Proofreading with the Claude API
January 2, 2026 at 3:57 PM by Dr. Drang
As an alternative to the Writing Tools proofreading macro I showed in yesterday’s post, I built another one, called Proofread With Claude, which gets the edited text through a call to Anthropic’s Claude API. I make the call in Python using Simon Willison’s llm module and the llm-anthropic extension.
Although I knew about the llm module a while ago, I hadn’t considered using it for proofreading until Giovanni Lanzani explained how he does it. His macro uses the llm command-line tool, and he has the LLM highlight the changes by making them bold, but it’s the inspiration for my macro below. I didn’t realize how easy Simon Willison had made using the various LLM APIs until I saw how Giovanni used it.
Here’s the macro:

It copies the text of the frontmost BBEdit document and passes it as standard input to this Python script:
python:
1: #!/usr/bin/env python
2:
3: import llm
4: import sys
5: import subprocess
6:
7: # Standard input is the Markdown source of the post to be proofread.
8: # cmd = 'tell application "BBEdit" to get text of front text document'
9: post = sys.stdin.read()
10:
11: # The prompt for proofreading the document.
12: prompt = f'''Find typographical errors and grammatical mistakes in the
13: following Markdown text. Ignore all embedded URLs, quoted text, and
14: programming code. Only report actual errors, not style suggestions.
15: Return the edited text in plain Markdown format without any
16: introductory text. After that, add a blank line, a line with 10
17: asterisks, another blank line, and then the reasons for the changes
18: you made. The Markdown text you're analyzing starts after a line with
19: 20 asterisks.
20:
21: ********************
22: {post}
23: '''
24:
25: # Do the proofreading and get the response.
26: model = llm.get_model('claude-sonnet-4.5')
27: response = model.prompt(prompt)
28:
29: # Split the response into the edited post and the explanation.
30: # Put them on the clipboard.
31: edit, explanation = response.text().split('\n**********\n')
32: subprocess.run('pbcopy', text=True, input=explanation)
33: subprocess.run('pbcopy', text=True, input=edit)
The script creates a prompt consisting of the instructions given in Lines 12–21 and the text from BBEdit. It then passes that off to the Claude Sonnet 4.5 model (Lines 26–27).
The response comes back as the edited text with all the changes Claude thinks I should make, a line of ten asterisks, and more text explaining the reasons for the changes. Lines 31–33 split the response at the line of asterisks and copy each part to the clipboard—first the explanation, then the edited text.
Let me step in here and point out that Keyboard Maestro keeps a clipboard history, whether you use it interactively or not. After the script above runs, there are three new items in the history:
- The edited text.
- The explanation.
- The original text.
The edited text is the most recent and is the one used by BBEdit when the File>New>(with Clipboard) menu item is selected.
The rest of the macro follows much of the same logic as yesterday’s: it creates a new BBEdit text document with the edited text and compares it with the original text in a two-pane window. In addition, this macro displays the explanation in a floating window, which I refer to as I work my way through the proposed changes.

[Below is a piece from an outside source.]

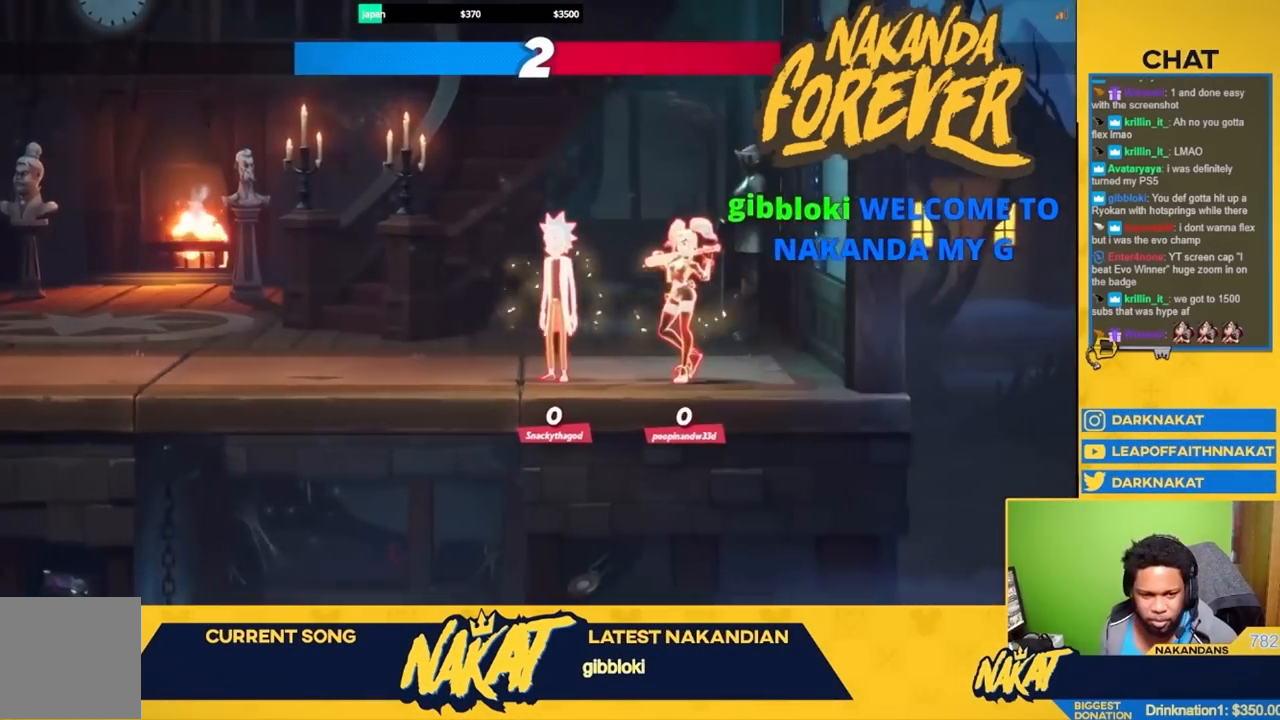
{"buttons": ["R2"], "left_stick": "center", "right_stick": "center", "events": [[33, "R2", "up"], [117, "A", "up"], [167, "left_stick", "center"], [467, "R2", "down"]]}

You’ll notice that I use the same keyboard shortcut, ⇧⌃⌥⌘P, for both the Writing Tools and Claude proofreading macros. When I press those keys, a conflict palette appears, and I choose the proofreader I want.

This is easier than remembering a different shortcut for each macro.
Claude’s API access isn’t free, nor is OpenAI’s, which I could switch to through a simple change of the model in Line 26 of the Python script.1 But they’re pay-as-you-go systems, charging for the input and output tokens you use, and neither costs more than a few cents per proofreading session. I don’t see this breaking the bank. I should mention, though, that API access is on top of any monthly subscription you might have. I don’t have a monthly subscription and don’t use LLMs for anything else. For me, pay-as-you-go will be cheaper than a monthly subscription.
There’s no particular reason I chose to make this macro with Claude’s API rather than OpenAI’s. I’ll probably make another one that uses OpenAI soon, just to see how the three variants compare. I don’t think I’ll add Gemini to the mix; if the rumors are correct, I’ll be getting that for free through Writing Tools soon enough.